Day II Wikileaks, whats in it?


Day two of Wikileaks cable expose did manage to keep world media at large interested.

Most media houses across the world were busy to figure out what was in for their local leaders and in turn audience as they flipped through the 250,000 files leaked by the whistleblower website.

For me two statements stood out on Day II.

First, Secretary of State, Hillary Clinton condemns the leaks and secondly the editor of the Guardian Alan Rusbridger stresses that it is not the job of the media to worry about the embarrassment of world leaders.

Politically correct

Clinton in her address to the media condemned the Wikileaks and I quote excerpts from the video of the same uploaded by the BBC website.

Will bring forth the lines as I understood, the secretary of state mentioned: “I condemn the illegal disclosure of classified info.” (Lets bear this in mind for the following lines) . “It puts people’s life in danger, threatens security and undermines effort to solve global issues (Quite out of the book).

In the end Clinton says: “I will not comment or confirm on what are alleged to be states stolen cables and US deeply regrets to the disclosure of any info that was indented to be confidential.”

This is bit confusing, firstly condemning the illegal disclosure of the classified information, implying it was something to do with the state and ending it by saying won’t confirm or comment on what are alleged to be state secrets?
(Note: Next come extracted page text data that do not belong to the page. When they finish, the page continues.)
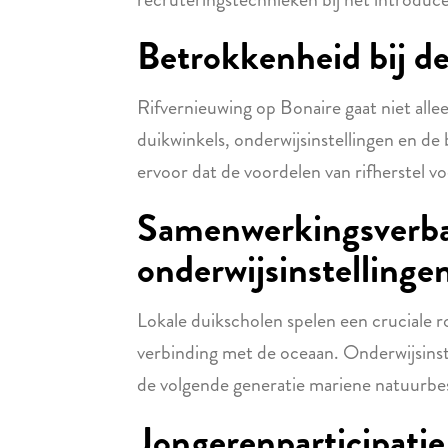
Betrokkenheid bij de
Rifvernieuwing op Bonaire gaat niet all
duikwinkels, onderwijsinstellingen en 
ervoor dat de voordelen van rifherstel voe
Samenwerkingsverba
onderwijsinstellinge
Lokale duikscholen spelen een cruciale ro
verbinding met de oceaan. Onderwijsinst
de volgende generatie mariene natuurb
Jongerenparticipatie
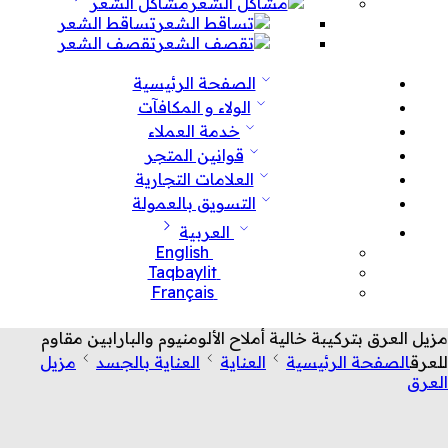
مشاكل الشعر
تساقط الشعر
تقصف الشعر
الصفحة الرئيسية
الولاء و المكافآت
خدمة العملاء
قوانين المتجر
العلامات التجارية
التسويق بالعمولة
العربية
English
Taqbaylit
Français
مزيل العرق بتركيبة خالية أملاح الألومنيوم والبارابين مقاوم
للعرق
الصفحة الرئيسية
العناية
العناية بالجسد
مزيل
العرق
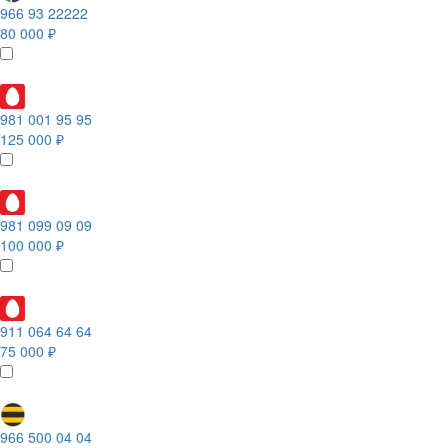
966 93 22222
80 000 ₽
981 001 95 95
125 000 ₽
981 099 09 09
100 000 ₽
911 064 64 64
75 000 ₽
966 500 04 04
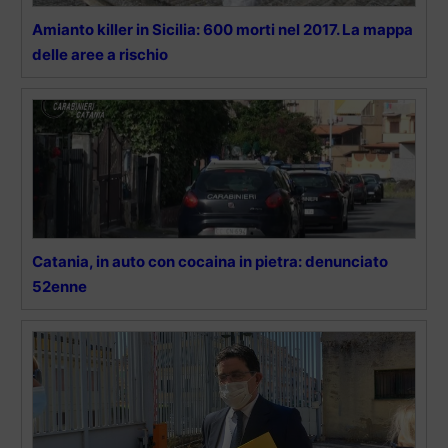
Amianto killer in Sicilia: 600 morti nel 2017. La mappa
delle aree a rischio
Catania, in auto con cocaina in pietra: denunciato
52enne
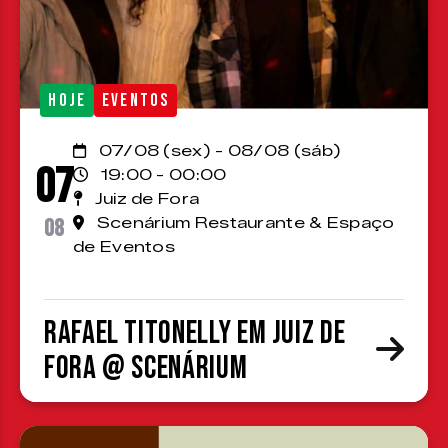
HOJE
EVENTOS
07/08 (sex) - 08/08 (sáb)
07
19:00 - 00:00
Juiz de Fora
08
Scenárium Restaurante & Espaço
de Eventos
Rafael Titonelly em Juiz de
Fora @ Scenárium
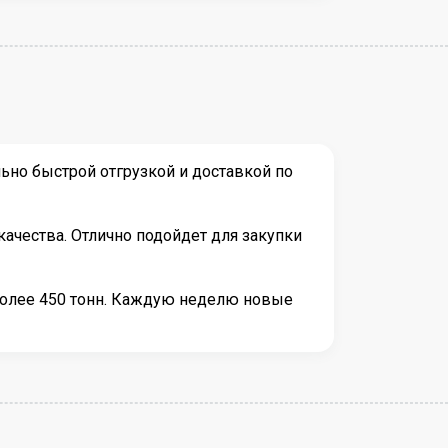
но быстрой отгрузкой и доставкой по
ачества. Отлично подойдет для закупки
более 450 тонн. Каждую неделю новые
In the end she regretted the entire episode for disclosure of what was indented to be confidential.

When something is not confirmed why regret on it or make an issue out of it?

Hard Talk

Secondly the editor of Guardian Alan Rusbridger told BBC Radio 4 defended the publishing of reports. “I think newspapers should bring these things in public arena. It’s not the job of media to worry about the embarrassment of world leaders.”

A clean stand and he back its saying its good newspapers bring  these conversations wherein world leaders have been caught saying  different thing s in public and private arenas.

With journalists upping the ante, its time leaders and bureaucrats watch their words.